Pylos (New York City)

Pylos is another deep and narrow New York space, probably housing no more than 60 or 70 seats. It’s dark and romantic with a sophisticated, yet festive ambiance. The ceiling is made of dozens of clay jugs.

We started with the classic Greek dish, Saganaki, which is three cheeses melted in a clay pot. I’ve seen other presentations in which the cheese was ignited by flame at the table, but they did not do that here. Nonetheless, it was really tasty.

The second appetizer was octopus (Htapothi scharas) with a balsamic reduction. The octopus was chewy and meaty, with a delicate seal on the surface. A really nice texture for octopus. The flavors were amazing – strong grill notes with a lovely smokey element, enriched by the balsamic. Even the capers balanced well and didn’t overpower the dish. Fantastic stuff.

Octopus

A giant Greek salad arrived at the table next along with a chicken-lemon soup (Avgolemono Me Sampania). The feta cheese was fantastic, smooth and of extremely high quality. The salad was just about as good as the basic Greek salad can be, highlighted by a really good oil with a great olive flavor. The soup was subtle, with tones of lemon and herbs.

Next was a pistachio crusted bass, which finally revealed chinks in this Greek’s armor. The fish itself left something to be desired, simply tasting like a standard, somewhat dry cooked fish. However the side component almost bordered on ratatouille, with a spinach twist, which was quite nice.

The vegetable moussaka, like all of Pylos dishes, apparenty, had a really nice balance between vegetables and the bechamel.

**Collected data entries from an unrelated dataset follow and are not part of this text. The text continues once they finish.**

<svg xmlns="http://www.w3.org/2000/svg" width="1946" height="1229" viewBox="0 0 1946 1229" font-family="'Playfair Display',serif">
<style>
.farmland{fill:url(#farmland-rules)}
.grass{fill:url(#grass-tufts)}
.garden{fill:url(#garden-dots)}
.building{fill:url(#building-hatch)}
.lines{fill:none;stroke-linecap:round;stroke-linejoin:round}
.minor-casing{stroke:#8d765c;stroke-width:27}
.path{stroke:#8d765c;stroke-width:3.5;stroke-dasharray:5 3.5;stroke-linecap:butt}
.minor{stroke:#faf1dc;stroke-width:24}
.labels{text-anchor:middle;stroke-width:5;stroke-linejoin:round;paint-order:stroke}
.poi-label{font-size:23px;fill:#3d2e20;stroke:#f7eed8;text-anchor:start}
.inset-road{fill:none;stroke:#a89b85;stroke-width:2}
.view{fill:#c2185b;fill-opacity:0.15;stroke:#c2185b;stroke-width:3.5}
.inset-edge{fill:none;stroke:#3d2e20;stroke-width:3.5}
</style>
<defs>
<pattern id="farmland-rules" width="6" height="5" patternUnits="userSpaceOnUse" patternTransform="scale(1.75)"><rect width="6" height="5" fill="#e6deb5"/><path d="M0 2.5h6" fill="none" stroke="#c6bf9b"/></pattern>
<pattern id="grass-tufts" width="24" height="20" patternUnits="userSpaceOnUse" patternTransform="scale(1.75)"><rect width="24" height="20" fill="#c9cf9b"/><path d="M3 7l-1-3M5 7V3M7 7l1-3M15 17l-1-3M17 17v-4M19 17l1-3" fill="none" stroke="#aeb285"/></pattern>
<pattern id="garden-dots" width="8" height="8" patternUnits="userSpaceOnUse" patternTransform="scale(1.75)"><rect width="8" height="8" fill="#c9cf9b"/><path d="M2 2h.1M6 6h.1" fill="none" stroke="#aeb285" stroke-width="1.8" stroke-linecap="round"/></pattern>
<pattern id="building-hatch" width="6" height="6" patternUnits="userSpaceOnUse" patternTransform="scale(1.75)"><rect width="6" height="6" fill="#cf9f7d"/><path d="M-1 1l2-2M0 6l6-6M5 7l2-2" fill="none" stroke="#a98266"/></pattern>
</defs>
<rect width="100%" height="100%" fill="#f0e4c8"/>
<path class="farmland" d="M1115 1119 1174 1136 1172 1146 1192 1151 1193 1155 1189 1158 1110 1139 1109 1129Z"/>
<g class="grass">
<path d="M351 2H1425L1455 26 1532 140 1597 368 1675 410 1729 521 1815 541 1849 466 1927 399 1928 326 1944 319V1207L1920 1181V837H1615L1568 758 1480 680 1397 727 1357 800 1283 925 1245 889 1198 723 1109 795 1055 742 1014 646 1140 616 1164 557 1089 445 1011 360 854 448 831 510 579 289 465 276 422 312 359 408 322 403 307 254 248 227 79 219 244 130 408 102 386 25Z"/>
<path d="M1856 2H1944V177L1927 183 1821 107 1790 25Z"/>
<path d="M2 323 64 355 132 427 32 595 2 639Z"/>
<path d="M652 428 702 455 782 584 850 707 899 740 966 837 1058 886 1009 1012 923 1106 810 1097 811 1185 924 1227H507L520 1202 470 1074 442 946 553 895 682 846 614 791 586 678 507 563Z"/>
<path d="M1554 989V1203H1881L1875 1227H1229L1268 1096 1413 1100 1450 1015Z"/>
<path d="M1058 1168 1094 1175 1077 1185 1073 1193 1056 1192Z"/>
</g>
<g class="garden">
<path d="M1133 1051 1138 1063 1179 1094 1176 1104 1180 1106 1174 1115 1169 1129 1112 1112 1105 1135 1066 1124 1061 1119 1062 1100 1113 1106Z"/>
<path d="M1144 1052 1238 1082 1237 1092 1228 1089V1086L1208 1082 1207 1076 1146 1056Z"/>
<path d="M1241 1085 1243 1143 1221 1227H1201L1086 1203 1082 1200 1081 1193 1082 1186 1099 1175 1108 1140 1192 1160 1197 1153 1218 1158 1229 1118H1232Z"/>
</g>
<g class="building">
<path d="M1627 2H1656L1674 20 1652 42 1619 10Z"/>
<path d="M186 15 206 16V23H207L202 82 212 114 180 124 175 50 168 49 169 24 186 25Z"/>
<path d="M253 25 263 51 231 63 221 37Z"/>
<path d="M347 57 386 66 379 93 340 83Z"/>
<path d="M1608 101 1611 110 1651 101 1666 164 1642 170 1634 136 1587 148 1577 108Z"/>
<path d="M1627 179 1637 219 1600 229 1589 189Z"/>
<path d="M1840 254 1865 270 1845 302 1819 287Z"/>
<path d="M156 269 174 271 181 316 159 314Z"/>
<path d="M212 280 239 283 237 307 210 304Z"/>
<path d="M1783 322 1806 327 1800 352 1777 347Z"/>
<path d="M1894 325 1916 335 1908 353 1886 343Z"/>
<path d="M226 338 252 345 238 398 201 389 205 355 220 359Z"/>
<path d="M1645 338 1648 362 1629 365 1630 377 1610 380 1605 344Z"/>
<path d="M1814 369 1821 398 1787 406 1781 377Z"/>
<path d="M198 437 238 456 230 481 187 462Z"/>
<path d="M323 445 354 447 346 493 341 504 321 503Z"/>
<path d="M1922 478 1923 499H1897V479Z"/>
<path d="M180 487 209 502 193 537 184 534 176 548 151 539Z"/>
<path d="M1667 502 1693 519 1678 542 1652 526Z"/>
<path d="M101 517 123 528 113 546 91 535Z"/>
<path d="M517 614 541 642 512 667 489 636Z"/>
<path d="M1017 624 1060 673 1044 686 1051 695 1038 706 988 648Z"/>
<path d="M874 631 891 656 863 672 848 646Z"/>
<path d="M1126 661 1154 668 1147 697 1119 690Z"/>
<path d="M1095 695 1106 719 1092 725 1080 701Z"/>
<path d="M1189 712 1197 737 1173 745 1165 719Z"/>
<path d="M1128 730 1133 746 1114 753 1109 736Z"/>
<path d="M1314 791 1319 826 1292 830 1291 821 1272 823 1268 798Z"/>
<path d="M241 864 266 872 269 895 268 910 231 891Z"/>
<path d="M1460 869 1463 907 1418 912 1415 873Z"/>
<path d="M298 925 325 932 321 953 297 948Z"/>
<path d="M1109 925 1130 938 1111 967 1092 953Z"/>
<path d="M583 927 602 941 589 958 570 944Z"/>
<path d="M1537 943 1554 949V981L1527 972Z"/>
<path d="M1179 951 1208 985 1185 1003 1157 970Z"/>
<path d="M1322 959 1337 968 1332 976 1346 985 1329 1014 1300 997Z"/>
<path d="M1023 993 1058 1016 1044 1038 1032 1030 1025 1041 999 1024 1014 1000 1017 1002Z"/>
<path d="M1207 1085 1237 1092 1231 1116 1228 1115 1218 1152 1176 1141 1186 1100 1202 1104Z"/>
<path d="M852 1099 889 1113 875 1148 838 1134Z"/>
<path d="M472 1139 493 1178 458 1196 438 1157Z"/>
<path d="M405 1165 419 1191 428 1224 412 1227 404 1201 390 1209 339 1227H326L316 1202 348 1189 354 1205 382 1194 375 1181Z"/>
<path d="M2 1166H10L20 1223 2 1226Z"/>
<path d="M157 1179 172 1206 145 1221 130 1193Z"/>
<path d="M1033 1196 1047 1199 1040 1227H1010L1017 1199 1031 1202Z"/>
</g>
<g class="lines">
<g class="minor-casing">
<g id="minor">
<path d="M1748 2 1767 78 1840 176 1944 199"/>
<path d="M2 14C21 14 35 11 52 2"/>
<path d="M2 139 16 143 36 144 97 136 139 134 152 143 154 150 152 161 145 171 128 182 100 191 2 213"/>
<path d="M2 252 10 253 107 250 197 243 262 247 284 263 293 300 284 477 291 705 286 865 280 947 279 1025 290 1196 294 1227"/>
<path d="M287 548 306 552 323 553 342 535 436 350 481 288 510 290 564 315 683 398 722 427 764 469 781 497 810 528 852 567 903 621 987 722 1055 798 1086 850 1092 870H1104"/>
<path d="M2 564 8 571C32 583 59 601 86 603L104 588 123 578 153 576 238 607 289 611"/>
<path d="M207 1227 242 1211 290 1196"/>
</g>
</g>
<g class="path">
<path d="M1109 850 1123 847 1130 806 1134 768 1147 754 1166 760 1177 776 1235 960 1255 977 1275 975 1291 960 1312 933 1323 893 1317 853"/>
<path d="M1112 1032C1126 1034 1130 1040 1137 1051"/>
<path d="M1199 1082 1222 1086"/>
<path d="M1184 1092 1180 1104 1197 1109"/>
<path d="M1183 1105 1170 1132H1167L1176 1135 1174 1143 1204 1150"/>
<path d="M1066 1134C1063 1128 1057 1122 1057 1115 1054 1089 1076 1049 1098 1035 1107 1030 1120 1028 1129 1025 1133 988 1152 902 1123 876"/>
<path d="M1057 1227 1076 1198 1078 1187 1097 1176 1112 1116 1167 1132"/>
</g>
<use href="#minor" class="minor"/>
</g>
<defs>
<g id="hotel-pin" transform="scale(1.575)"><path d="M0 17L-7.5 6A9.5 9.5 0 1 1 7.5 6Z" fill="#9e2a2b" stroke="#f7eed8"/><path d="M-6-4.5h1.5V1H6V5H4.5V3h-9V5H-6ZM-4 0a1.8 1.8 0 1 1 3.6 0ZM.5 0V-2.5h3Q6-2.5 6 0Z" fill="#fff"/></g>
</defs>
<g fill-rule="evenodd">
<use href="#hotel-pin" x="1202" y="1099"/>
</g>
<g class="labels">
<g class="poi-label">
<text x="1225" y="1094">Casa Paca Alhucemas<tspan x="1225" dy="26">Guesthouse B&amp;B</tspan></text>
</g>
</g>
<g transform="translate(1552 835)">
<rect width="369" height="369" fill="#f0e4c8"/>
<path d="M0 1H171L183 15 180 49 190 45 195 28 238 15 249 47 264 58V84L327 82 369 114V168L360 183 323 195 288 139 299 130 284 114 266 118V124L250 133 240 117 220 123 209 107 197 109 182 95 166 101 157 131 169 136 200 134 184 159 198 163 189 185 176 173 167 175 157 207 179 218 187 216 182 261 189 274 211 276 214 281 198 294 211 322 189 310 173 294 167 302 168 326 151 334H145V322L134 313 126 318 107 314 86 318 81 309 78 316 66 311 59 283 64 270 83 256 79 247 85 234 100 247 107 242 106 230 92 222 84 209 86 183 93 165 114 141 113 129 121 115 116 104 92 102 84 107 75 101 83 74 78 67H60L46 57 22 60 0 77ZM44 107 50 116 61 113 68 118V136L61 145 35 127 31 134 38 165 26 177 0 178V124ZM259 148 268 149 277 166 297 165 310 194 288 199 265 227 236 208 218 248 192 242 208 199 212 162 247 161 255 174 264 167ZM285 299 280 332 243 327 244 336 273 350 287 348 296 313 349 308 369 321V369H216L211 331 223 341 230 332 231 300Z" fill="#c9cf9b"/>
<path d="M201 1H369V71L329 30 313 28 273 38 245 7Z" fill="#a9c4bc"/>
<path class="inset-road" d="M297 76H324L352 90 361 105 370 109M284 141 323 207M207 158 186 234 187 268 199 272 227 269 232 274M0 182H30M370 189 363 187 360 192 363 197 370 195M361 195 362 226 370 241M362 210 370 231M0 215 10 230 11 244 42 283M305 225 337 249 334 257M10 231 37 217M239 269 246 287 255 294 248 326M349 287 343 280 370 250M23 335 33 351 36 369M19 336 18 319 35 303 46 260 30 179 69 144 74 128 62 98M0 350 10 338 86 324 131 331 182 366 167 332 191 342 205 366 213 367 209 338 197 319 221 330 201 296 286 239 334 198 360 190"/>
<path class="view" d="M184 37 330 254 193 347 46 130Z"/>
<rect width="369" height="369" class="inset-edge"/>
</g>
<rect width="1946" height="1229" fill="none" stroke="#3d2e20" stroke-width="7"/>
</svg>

Nothing was overpowering and the dish was quite smooth on the pallet, with the potatoes and sauce acting as the strongest flavors. My only complaint about this dish is that it bordered on mild.

The desert tower

Which means that Pylos’ appetizers were better than the entrees, which is not uncommon. In general, I find appetizers to be easier than entrees which are in turn easier than deserts. So, not to be outdone, we ordered Christos’ desert tower, which is a neatly stacked pile of triangular phyllo dough, surrounding a custard and swimming in honey. And that’s as good as it sounds. This is like baklava on steroids, and frankly I’d like to eat one right now. Just looking at a photo of it brings a tear to the corner of my eye.

All told, Pylos was a great experience and holds up well, if not better, than most Greek food I’ve ever sampled. I wasn’t wild about the entrees, but the feel of the restaurant, quality of ingredients and preparation of most classic dishes was simply superb.